В религиозных взглядах Диккенса было кое–что свое, хотя, как у большинства его современников, у него не было определенных философских взглядов и он не знал истории. Он разделял все предрассудки своего времени. Он питал, одним словом, отвращение к принятым догмам, то есть, другими словами, предпочитал догмы, принятые на веру. В его душе жило смутное убеждение, что все прошлое человечества полным–полно взбесившихся консерваторов. Короче говоря, он был наделен тем неведением радикала, которое идет рука об руку с остротой ума и гражданским мужеством. Но почти все радикалы, повинуясь этому духу, не любили англиканской церкви и ставили ей в пример другие секты, в которых, по их мнению, больше личной свободы. Диккенс питал к этой церкви определенную склонность. Он мог называть это слабостью, но что–то притягивало его в безмятежности англиканской службы, в ее человечном спокойствии: что–то действовало наперекор эпохе на лучшее в нем — на истинно мужественную тягу к миру и милосердию. Однажды его вывела из себя политическая тупость нашей церкви (и впрямь весьма явная), и он недели две ходил в часовню к унитариям,  а потом вернулся. Эта странная, сентиментальная преданность с годами росла. В книге, которую он писал перед смертью, скромный, рыцарственный, добросердечный священник в простодушном негодовании обличает пустую, плоскую правоту сектанта–филантропа. Диккенс — с Криспарклом, против Сластигроха. Почти все его друзья–радикалы поддержали бы Сластигроха и высмеяли Криспаркла.

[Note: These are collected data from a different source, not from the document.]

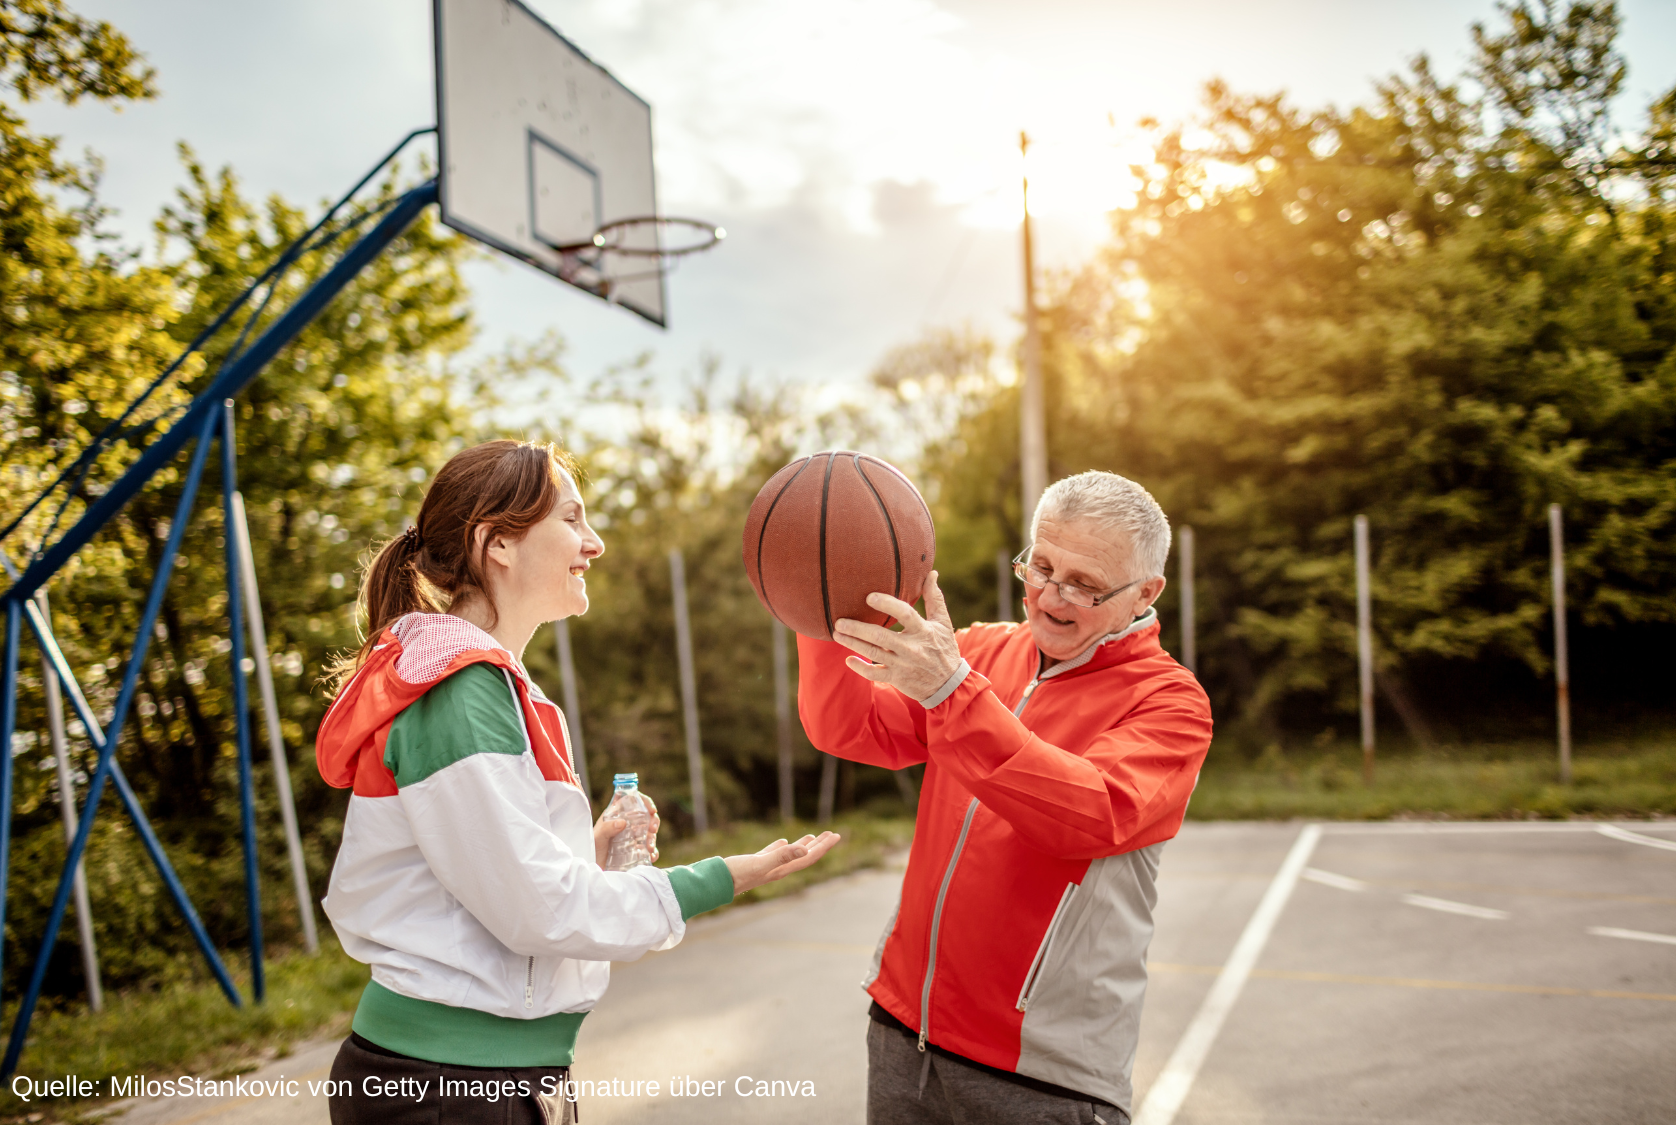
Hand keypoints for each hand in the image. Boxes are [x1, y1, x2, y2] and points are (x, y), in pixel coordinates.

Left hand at [593, 794, 660, 866]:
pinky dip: (653, 852)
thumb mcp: (597, 838)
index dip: (645, 802)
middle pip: (646, 816)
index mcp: (616, 814)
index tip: (652, 810)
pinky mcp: (636, 850)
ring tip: (649, 848)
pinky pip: (648, 848)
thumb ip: (607, 829)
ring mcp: (632, 837)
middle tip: (653, 829)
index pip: (633, 801)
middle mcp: (626, 823)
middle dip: (653, 821)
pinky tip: (651, 856)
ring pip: (649, 832)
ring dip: (653, 839)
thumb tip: (622, 822)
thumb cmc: (591, 849)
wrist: (592, 868)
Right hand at [724, 832, 842, 893]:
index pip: (808, 858)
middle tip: (832, 834)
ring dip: (803, 846)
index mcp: (782, 869)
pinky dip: (782, 847)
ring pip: (789, 855)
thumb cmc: (736, 874)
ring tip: (813, 837)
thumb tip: (806, 851)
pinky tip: (784, 842)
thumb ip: (782, 856)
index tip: (836, 835)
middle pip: (804, 857)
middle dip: (819, 845)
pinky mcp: (754, 863)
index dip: (823, 847)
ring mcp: (765, 867)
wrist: (715, 883)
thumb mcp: (761, 863)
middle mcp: (777, 870)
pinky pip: (773, 854)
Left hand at [832, 570, 960, 701]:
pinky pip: (875, 674)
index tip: (869, 597)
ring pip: (873, 654)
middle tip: (839, 621)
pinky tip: (849, 660)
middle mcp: (911, 648)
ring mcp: (902, 665)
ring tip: (837, 633)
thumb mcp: (943, 623)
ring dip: (853, 643)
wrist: (949, 685)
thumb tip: (931, 573)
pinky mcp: (897, 678)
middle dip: (858, 628)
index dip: (887, 604)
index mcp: (922, 631)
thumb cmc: (944, 648)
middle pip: (881, 636)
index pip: (905, 614)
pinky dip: (861, 668)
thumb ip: (934, 598)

Я не случайно говорю об этом. Мы снова видим здесь то мнимое противоречие, о котором я не раз упоминал, самую суть его характера — соединение почти безумной необычайности с какой–то подспудной обыкновенностью, почти обыденностью. Диккенс был примерно таким, как я сейчас рассказывал, — нервным, театральным, странным, немного щеголем, немного клоуном. Все эти черты, даже самые невероятные, преходящие, не были чем–то наносным: театральная нарочитость глубоко коренилась в его натуре. Скажем, у него была несчастная привычка, приносившая ему вред, даже если он бывал прав: вечно объяснять свои поступки. Поклонники его впадали при этом в состояние, которое неплохо выразила одна известная мне, но неизвестная миру девочка, сказавшая своей матери: «Я бы поняла, если бы ты не объясняла». Диккенс объяснял — из той же страсти к гласности, которая сделала его великим демократом и немного надоедливым актером. Доходил он до истинных глупостей. Так, он напечатал в «Домашнем чтении»  статью, где пытался оправдать свой развод. Как видите, он был способен на поступки, подобные воплям из сумасшедшего дома. И все же что–то главное в нем тяготело к простоте и спокойствию, которыми исполнен английский молитвенник.